Study inclusion–exclusion criteria and sample size. AIdentification window time frame of January 1, 2016 through July 1, 2020 determined by the duration of the data (January 1, 2015–June 30, 2021) and the requirement of 1-year pre- and post-periods. BIdentification of type 2 diabetes (T2D) based upon receipt of two or more diagnoses of T2D and no receipt of any diagnoses of type 1 diabetes

Given the PSM matched cohort, multivariable analyses were used to examine the relationship between index HbA1c and all-cause healthcare costs. Specifically, given the skewed nature of cost data, generalized linear models (GLM) with gamma distribution and log link [15] were used to examine all-cause total costs, outpatient costs, and drug costs, while all-cause acute care costs were examined using a two-part model. In this two-part model, the first step examined the probability of having an acute care visit and the second step estimates acute care costs for individuals with such a visit [16]. In the multivariable models, costs were estimated using the method of recycled predictions, with standard errors calculated from 1000 bootstrap iterations [17].

The multivariable analyses of all-cause costs controlled for patient demographics and pre-period characteristics, including general health, comorbidities, resource utilization, and medication use. Patient demographic information included age, sex, race, ethnicity, and region of residence. Patient general health and comorbidities were measured using the Diabetes Complications Severity Index (DCSI) and the adjusted Charlson Comorbidity Index (CCI). The DCSI is scored on a scale of 0–13, with higher scores assigned to patients with a larger number and/or more severe levels of the following diagnoses: retinopathy, neuropathy, nephropathy, cerebrovascular disease, cardiovascular disease, peripheral vascular disease, and metabolic disease [18]. Meanwhile, the CCI creates a composite morbidity score that reflects mortality risk based upon the presence of any of 19 comorbidities, with individual comorbidities given a score between 1 and 6 [19]. In this study, myocardial infarction, peripheral vascular disease, and diabetes with or without complications were omitted from the calculation of the adjusted CCI either because they applied to all individuals (e.g., diabetes) or because they were included in the DCSI. For example, the CCI condition of myocardial infarction was omitted in our measurement of the CCI since it is captured as a cardiovascular complication in the DCSI. In addition, the comorbidities of anxiety and depression, which are not included in either the CCI or DCSI, were included as covariates. Resource utilization was measured by indicator variables capturing whether the individual visited a cardiologist, endocrinologist, nephrologist, or ophthalmologist in the pre-period, as well as the number of pre-period visits to a family practitioner or internist. Pre-period medication use was used as an additional proxy for disease severity and overall health and was measured by the number of classes of prescriptions filled for insulin, non-insulin glucose-lowering agents (GLAs), and non-GLA medication prescriptions filled. Insulin was subgrouped into basal, bolus and premixed classes, while non-insulin GLAs consisted of alpha-glucosidase inhibitors, amylin analogues, dipeptidyl peptidase IV inhibitors, glucagon-like peptide 1 receptor agonists, meglitinides, metformin, sulfonylureas, sodium-glucose cotransporter 2 inhibitors, and thiazolidinediones.

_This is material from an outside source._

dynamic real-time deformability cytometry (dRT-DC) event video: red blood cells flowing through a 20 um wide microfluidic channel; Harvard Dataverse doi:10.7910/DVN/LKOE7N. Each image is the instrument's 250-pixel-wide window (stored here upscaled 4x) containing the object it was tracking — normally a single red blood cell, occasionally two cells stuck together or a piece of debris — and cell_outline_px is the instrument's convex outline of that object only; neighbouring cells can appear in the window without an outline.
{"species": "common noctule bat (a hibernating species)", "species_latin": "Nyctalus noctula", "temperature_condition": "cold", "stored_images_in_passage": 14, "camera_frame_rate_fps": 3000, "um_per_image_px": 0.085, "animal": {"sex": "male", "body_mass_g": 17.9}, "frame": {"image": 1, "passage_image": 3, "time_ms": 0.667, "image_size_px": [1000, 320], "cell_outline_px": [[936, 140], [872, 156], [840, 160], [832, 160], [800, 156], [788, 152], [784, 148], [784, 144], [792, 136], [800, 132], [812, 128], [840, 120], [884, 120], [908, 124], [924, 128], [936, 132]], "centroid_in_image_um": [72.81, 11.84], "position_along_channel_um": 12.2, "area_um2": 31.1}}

In addition to the multivariable analyses, unadjusted descriptive statistics were summarized for the cohort across index HbA1c thresholds (< 7% or ≥ 7%) post matching. Differences in continuous variables across groups were examined using t statistics, while differences in categorical variables were examined using chi-square statistics. All analyses were conducted using SAS, version 9.4 (Cary, NC), and a P value < 0.05 was considered, a priori, to be statistically significant.